For Tesla, the fair market value of its bitcoin holdings reached $2.48 billion in the first quarter of 2021 and ended the year at about $2 billion. The company didn’t say at what price it sold or provide the size of its impairment, but bitcoin started the second quarter at close to $46,000 and ended below $19,000.
Analyst Brian Johnson at Barclays estimated earlier this week that Tesla would see a $460 million bitcoin-related impairment given the selloff.
“The reason we sold a bunch of our bitcoin holdings was that we were uncertain as to when the Covid lockdowns in China would alleviate so it was important for us to maximize our cash position,” Musk said in an earnings call on Wednesday. “This should be not taken as some verdict on bitcoin,” he said, adding that Tesla is open to increasing its crypto holdings in the future
However, when asked about bitcoin’s potential as an inflationary hedge on the earnings call, Musk said that Tesla’s main goal is to accelerate the transition to sustainable energy, and called bitcoin “a sideshow to a sideshow.”
In the first quarter of 2021, when Tesla went big on bitcoin, the company said the decision was a matter of becoming more flexible, diversifying and picking up returns from its cash holdings. The company quickly sold 10% as the currency ran up, contributing $101 million of profit in the period.

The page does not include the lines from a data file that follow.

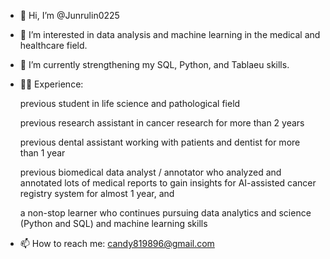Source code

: - 👋 Hi, I’m @Junrulin0225
- 👀 I’m interested in data analysis and machine learning in the medical and healthcare field. 
- 📕 I’m currently strengthening my SQL, Python, and Tablaeu skills.
- 👩‍💻 Experience:

  previous student in life science and pathological field 

  previous research assistant in cancer research for more than 2 years

  previous dental assistant working with patients and dentist for more than 1 year

  previous biomedical data analyst / annotator who analyzed and annotated lots of medical reports to gain insights for AI-assisted cancer registry system for almost 1 year, and 

  a non-stop learner who continues pursuing data analytics and science (Python and SQL) and machine learning skills
- 📫 How to reach me: candy819896@gmail.com

<!---
Junrulin0225/Junrulin0225 is a ✨ special ✨ repository because its `README.md` (this file) appears on your GitHub profile.
You can click the Preview link to take a look at your changes.
--->
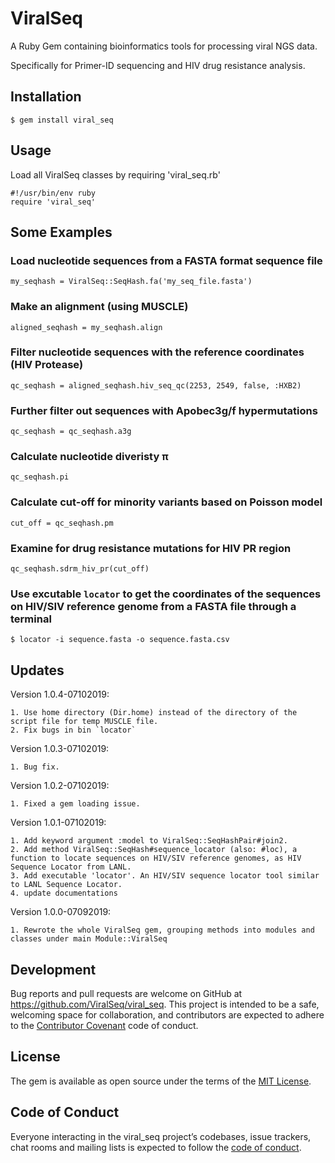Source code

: # ViralSeq

A Ruby Gem containing bioinformatics tools for processing viral NGS data.

Specifically for Primer-ID sequencing and HIV drug resistance analysis.

## Installation

    $ gem install viral_seq

## Usage

Load all ViralSeq classes by requiring 'viral_seq.rb'

    #!/usr/bin/env ruby
    require 'viral_seq'

## Some Examples

### Load nucleotide sequences from a FASTA format sequence file

    my_seqhash = ViralSeq::SeqHash.fa('my_seq_file.fasta')

### Make an alignment (using MUSCLE)

    aligned_seqhash = my_seqhash.align

### Filter nucleotide sequences with the reference coordinates (HIV Protease)

    qc_seqhash = aligned_seqhash.hiv_seq_qc(2253, 2549, false, :HXB2)

### Further filter out sequences with Apobec3g/f hypermutations

    qc_seqhash = qc_seqhash.a3g

### Calculate nucleotide diveristy π

    qc_seqhash.pi

### Calculate cut-off for minority variants based on Poisson model

    cut_off = qc_seqhash.pm

### Examine for drug resistance mutations for HIV PR region

    qc_seqhash.sdrm_hiv_pr(cut_off)
    
### Use excutable `locator` to get the coordinates of the sequences on HIV/SIV reference genome from a FASTA file through a terminal

    $ locator -i sequence.fasta -o sequence.fasta.csv

## Updates

Version 1.0.4-07102019:

    1. Use home directory (Dir.home) instead of the directory of the script file for temp MUSCLE file.
    2. Fix bugs in bin `locator`

Version 1.0.3-07102019:

    1. Bug fix.

Version 1.0.2-07102019:

    1. Fixed a gem loading issue.

Version 1.0.1-07102019:

    1. Add keyword argument :model to ViralSeq::SeqHashPair#join2.
    2. Add method ViralSeq::SeqHash#sequence_locator (also: #loc), a function to locate sequences on HIV/SIV reference genomes, as HIV Sequence Locator from LANL.
    3. Add executable 'locator'. An HIV/SIV sequence locator tool similar to LANL Sequence Locator.
    4. update documentations

Version 1.0.0-07092019:

    1. Rewrote the whole ViralSeq gem, grouping methods into modules and classes under main Module::ViralSeq

## Development

Bug reports and pull requests are welcome on GitHub at https://github.com/ViralSeq/viral_seq. This project is intended to be a safe, welcoming space for collaboration, and contributors are expected to adhere to the [Contributor Covenant](http://contributor-covenant.org) code of conduct.

## License

The gem is available as open source under the terms of the [MIT License](https://opensource.org/licenses/MIT).

## Code of Conduct

Everyone interacting in the viral_seq project’s codebases, issue trackers, chat rooms and mailing lists is expected to follow the [code of conduct](https://github.com/ViralSeq/viral_seq/blob/master/CODE_OF_CONDUCT.md).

Kirkhorn said at the time that the company’s intent was “to hold what we have long term and continue to accumulate Bitcoin from transactions from our customers as they purchase vehicles.”
In May of last year, Musk said Tesla would stop accepting bitcoin for car purchases because of the environmental impact of mining, but he added that the company “will not be selling any bitcoin.” A week later, he tweeted emojis indicating the company has “diamond hands” when it comes to bitcoin investing, and he credited “our master of coin.”
A lot can change in a year.
— CNBC’s Lora Kolodny contributed to this report.